La memoire commence a agir, a trier, a transformer. Une de mes grandes curiosites : les questions qui me seront posees au retour parce que je me demande qu'elles sont les interrogations, les envies de savoir qui emergent de l'autre cote.

gandhi

J'avais aussi envie de mettre quelques photos de ce festival de Kolam organise par le Woman Action Group d'Auroville dans le cadre de la semaine internationale de la femme. 80 participantes sous le soleil de plomb de midi. Un regal car au lieu du bitume urbain, le support etait la terre rouge qui caracterise Auroville. La journee international de la femme a ete relayee dans la presse mais les constats sont peu encourageants s'agissant du controle selectif des naissances (650 filles pour 1000 garcons dans certains etats), niveau de vie, evolution du statut social ou professionnel.

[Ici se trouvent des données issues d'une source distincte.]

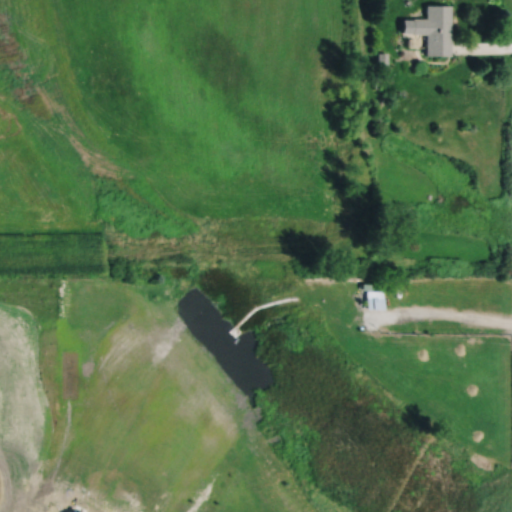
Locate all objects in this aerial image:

Etant donne la posture etonnante des femmes lorsqu'elles tracent leurs kolams (bien sur, il y a les vertus circulatoires et meditatives), j'emettais cependant l'hypothese d'une metaphore entre cette position pliee en deux, comme un demi-etre, le regard au sol, le nez colle au court-terme du quotidien, explorant les lignes intriquees de leur motif et pas la ligne d'horizon ... et la position sociale de la femme indienne en Inde du Sud.

Vertueuse modestie, absence d'ego. Imaginez la tete que ferait une europeenne qui se serait levee aux aurores et se serait appliquee a faire un bel entrelac si, dans l'heure suivant sa creation, son fils ou son voisin venaient garer sa moto juste dessus ou si les passants la pietinaient sans meme le voir ou lui preter la moindre importance.